The Benefits of Coconut and Pineapple
Coconut and pineapple are two of the most popular tropical fruits out there. They even have their own tropical cocktail! But beyond the exotic nature of these fruits lies substantial health and nutrition benefits that most people don’t fully understand.
Coconut: A Versatile Ingredient
This beautiful white fruit has made a name for itself recently, and it’s now found in just about every different form you can imagine. It’s also being used in a slew of new ways, from cooking to beauty regimens.
The truth is that coconut is a lot healthier than many people give it credit for. It’s rich in fiber and full of essential vitamins and minerals, including vitamins C and E, iron, selenium, sodium, magnesium, and phosphorus. Its water is high in electrolytes, which help keep the body properly hydrated, while the flesh (or meat) and oil that comes from it is an excellent source of healthy fat that helps give HDL – the ‘good’ cholesterol – a boost.
Coconut oil is perhaps the easiest form to consume in quantities. Add a couple tablespoons of melted oil to smoothies, soups, and even hot drinks (like coffee) and slowly stir it in until it combines. Replace traditional vegetable oil with coconut oil in baked goods and use it for roasting, sautéing, and pan frying. As a saturated fat, it’s extremely safe for cooking at high temperatures.
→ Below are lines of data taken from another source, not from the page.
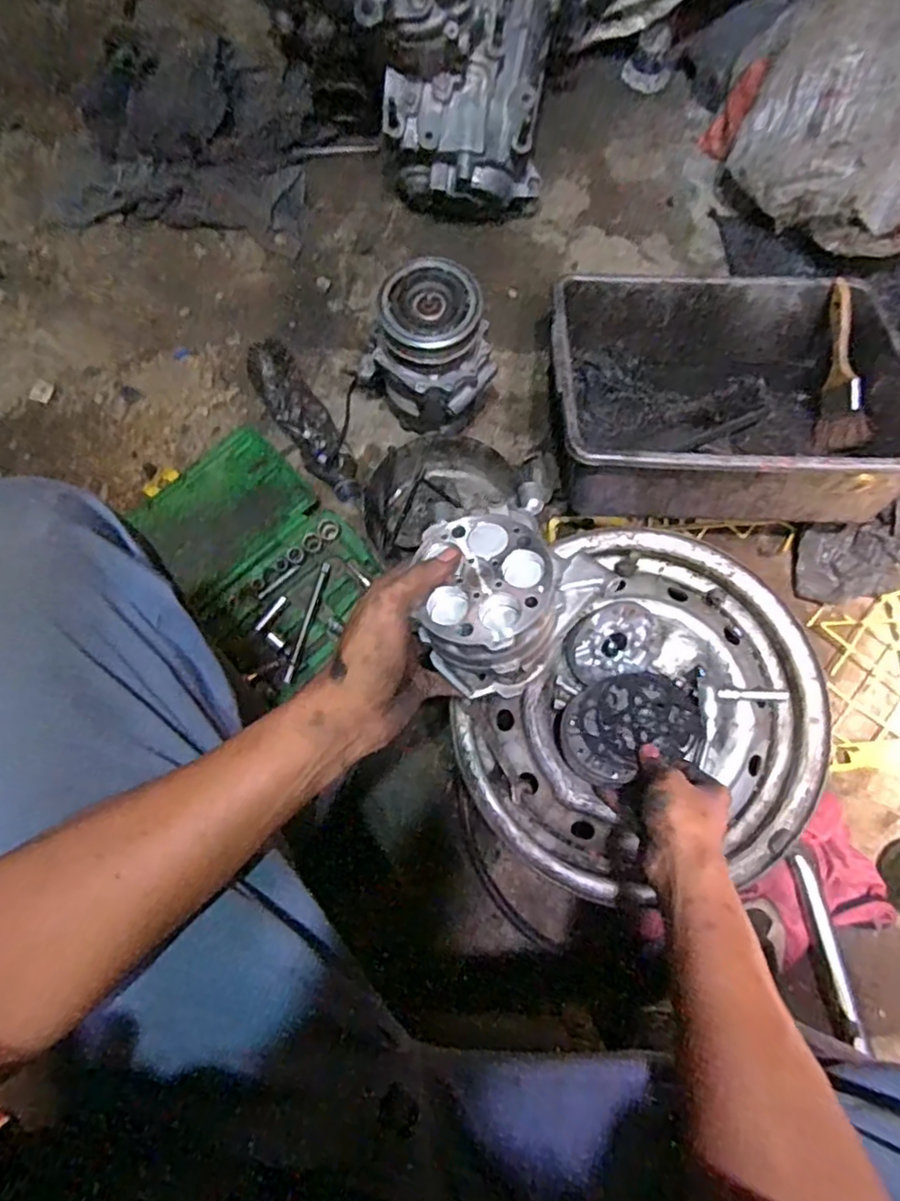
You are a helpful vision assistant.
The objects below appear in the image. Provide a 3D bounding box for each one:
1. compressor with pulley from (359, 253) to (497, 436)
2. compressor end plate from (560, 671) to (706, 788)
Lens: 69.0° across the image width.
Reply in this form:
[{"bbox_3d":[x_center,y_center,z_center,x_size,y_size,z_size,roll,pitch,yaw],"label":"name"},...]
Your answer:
[{"bbox_3d":[-0.030,-0.287,0.776,0.153,0.188,0.119,37,79,9],"label":"compressor with pulley"},{"bbox_3d":[0.167,0.113,0.603,0.132,0.030,0.092,-16,77,-3],"label":"compressor end plate"}]

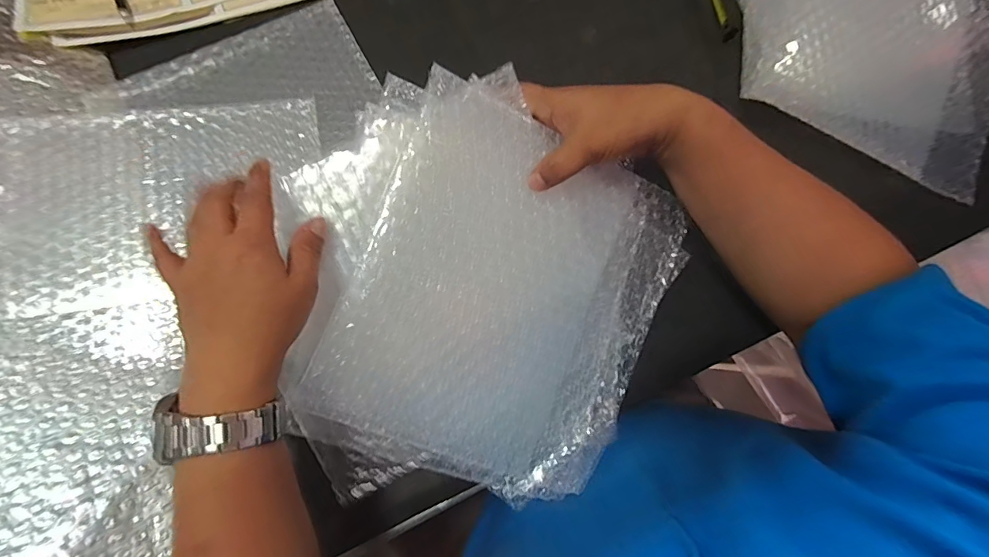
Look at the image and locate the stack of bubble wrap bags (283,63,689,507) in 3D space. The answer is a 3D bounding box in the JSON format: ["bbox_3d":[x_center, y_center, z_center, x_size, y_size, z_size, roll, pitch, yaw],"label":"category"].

Coconut milk is a great replacement for regular milk in recipes, both sweet and savory. It’s particularly good in creamy soups, stews, and curries, or as a non-dairy smoothie base. Use desiccated, shredded, or flaked coconut to top smoothies or yogurt bowls, on top of fresh fruit, and even as a garnish for baked goods like cakes and cupcakes. Coconut chips – essentially dehydrated coconut – make a nice, crunchy snack that will keep you from reaching for the potato chips. And if you have coconut butter on hand, try spreading it on toast or muffins or drizzling some onto sweet potatoes, popcorn, or roasted veggies.
All About Pineapple
For most people, pineapple is just a quick snack – it’s one of those fruits that you probably don’t think about the benefits of because it’s not really in the news.
Despite being so sweet, pineapples are actually quite low in calories (though fairly high in natural sugars) and are a great source of various vitamins, minerals, and enzymes. The fruit contains high amounts of fiber, vitamin C, and manganese, which is important for proper brain and nerve function and plays a role in the metabolism of fat and carbohydrates, calcium absorption, and blood sugar regulation. It also has thiamin, a water-soluble B vitamin that helps cells change carbs into energy. Finally, fresh pineapple is well known in the realm of anti-inflammatory foods, as it contains bromelain, a protein-digesting enzyme that helps reduce inflammation in the body.
The easiest way to eat more pineapple is to ensure you have it already cut and ready to grab. Fresh pineapples can be a bit messy to cut up, and you’re unlikely to opt for it as a quick snack if it’s not ready to eat. Buy a fresh, whole pineapple from the supermarket and cut it up as soon as you get home, then store it in an airtight container in the fridge for the week.
Once you have the pineapple ready to go, there are numerous possibilities to include it in your diet regularly. First, it’s an excellent sweet component in smoothies – particularly vegetable-based ones that really need that boost of sweetness to be enjoyable. Pineapple is also a good pairing for chicken, meat, and fish. In a salsa, it works well with bell peppers, jalapeño peppers, cilantro, and lime juice. It holds up well on the grill and in a pan, making it ideal for stir fries, skewers, and even as a topping for burgers. For kids, consider blending up fresh pineapple and freezing it in popsicle molds. And, of course, you can also eat it by the forkful, right out of the container!